**Extract provided**
● ● ● ●
About Dr. Michael J. Prokopow
Dr. Michael J. Prokopow is a cultural historian and curator. His areas of expertise include material culture, aesthetics and design history. He has written widely about material life and domesticity and is currently working on a project on middle class taste in North America between 1940 and 1975. Between 2004 and 2008, he was curator of the Design Exchange, Canada's only museum of 20th century industrial design. In 2012, he was co-curator of –Museum for the End of the World "The Monumental Project, Scotia Bank Nuit Blanche, in Toronto. In addition, in 2011 he curated an exhibition on the work of architect and theorist George Baird at the Daniels Faculty of Landscape, Architecture and Design and he was co-curator of the Leona Drive Project, a site specific installation in Willowdale, Ontario. Currently he is working on an exhibition on the roles of Scandinavian aesthetics in Canadian design culture between 1920 and the present and a project for the New York Times on prison architecture and the aesthetics of incarceration.
Session 2: Closing Conversation: Healing Through Collaboration (Koffler Gallery, 180 Shaw Street)
3:45 pm - 4:45 pm
For the exhibition’s closing conversation Karen Alexander will discuss co-creativity with artist, nichola feldman-kiss and Siren lll vocal collaborators. nichola feldman-kiss and a selection of female vocalists share details of their practice and collaboration on SIREN lll in conversation with Karen Alexander.
Session 3: Performance and light reception (Koffler Gallery, 180 Shaw Street) 5-6 pm
SIREN is a solo exhibition by the Toronto-based interdisciplinary artist nichola feldman-kiss. At the core of SIREN is reflection on concepts of diaspora, migration and displacement, the paradox of national boundaries and borders within an ecology of elemental flows. A new large-scale immersive installation of digital photography, specially commissioned by the Koffler Gallery for SIREN, sits alongside contextual artworks, which together dynamically engage stories of traumatic oceanic crossings and the geopolitics of the climate emergency intertwined with colonial narratives and diasporic themes of movement and migration. Siren lll is sculptural in form. A ceiling-mounted grid of LED video panels is suspended askew toward two plantation teak steamer chairs framed by a plastic turf rug. The artwork is a meditation on boundaries and borders between the past and the present –abstracted aquatic depictions, and digital animations are set against an arresting ambisonic soundscape of disembodied voices. Siren III weaves a haunting elliptical narrative of panic, submersion, and seemingly last-minute survival.
● ● ● ●
**Apply what you read**
1: Decide whether each statement agrees with the event page: (a) Prokopow was curator of the Design Exchange from 2004 to 2008; (b) the closing conversation runs from 5 pm to 6 pm; (c) the described artwork includes two plantation teak steamer chairs. Answer each with yes or no and quote the deciding words.
2: Reproduce the part of the event page between "3:45 pm - 4:45" and "with Karen Alexander.", inclusive.
The lines after this point are separate material and not part of the event page.

Extracted page text data:
● ● ● ●
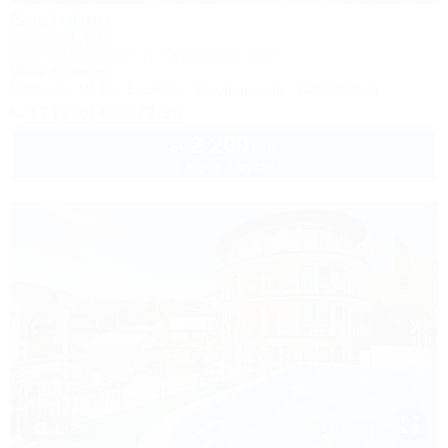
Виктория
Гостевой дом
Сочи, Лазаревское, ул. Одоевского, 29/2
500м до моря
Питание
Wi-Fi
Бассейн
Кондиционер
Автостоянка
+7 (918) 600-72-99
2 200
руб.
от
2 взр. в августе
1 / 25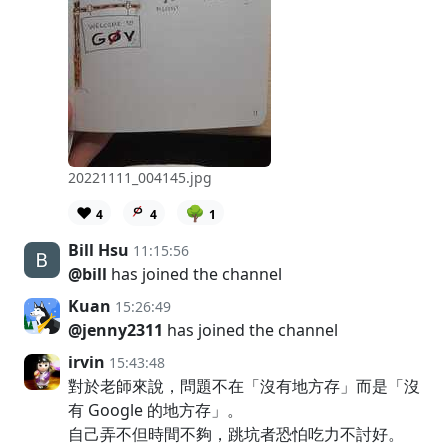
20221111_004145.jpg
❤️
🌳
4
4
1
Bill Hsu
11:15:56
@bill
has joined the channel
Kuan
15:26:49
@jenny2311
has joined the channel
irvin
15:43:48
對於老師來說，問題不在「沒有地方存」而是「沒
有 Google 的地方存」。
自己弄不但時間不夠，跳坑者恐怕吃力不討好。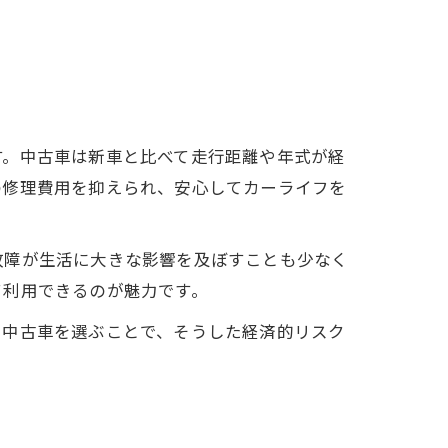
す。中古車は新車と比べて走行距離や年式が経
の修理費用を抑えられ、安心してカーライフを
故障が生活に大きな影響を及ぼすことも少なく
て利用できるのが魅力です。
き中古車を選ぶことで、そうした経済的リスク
● ● ● ●
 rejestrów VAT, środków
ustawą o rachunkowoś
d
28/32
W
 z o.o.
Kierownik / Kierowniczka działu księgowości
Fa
● ● ● ●
**Solution list**
1:
(a) Yes: "Between 2004 and 2008, he was curator of the Design Exchange"
(b) No: "3:45 pm - 4:45 pm"
(c) Yes: "two plantation teak steamer chairs framed by a plastic turf rug"

2:
3:45 pm - 4:45 pm
For the exhibition’s closing conversation Karen Alexander will discuss co-creativity with artist, nichola feldman-kiss and Siren lll vocal collaborators. nichola feldman-kiss and a selection of female vocalists share details of their practice and collaboration on SIREN lll in conversation with Karen Alexander.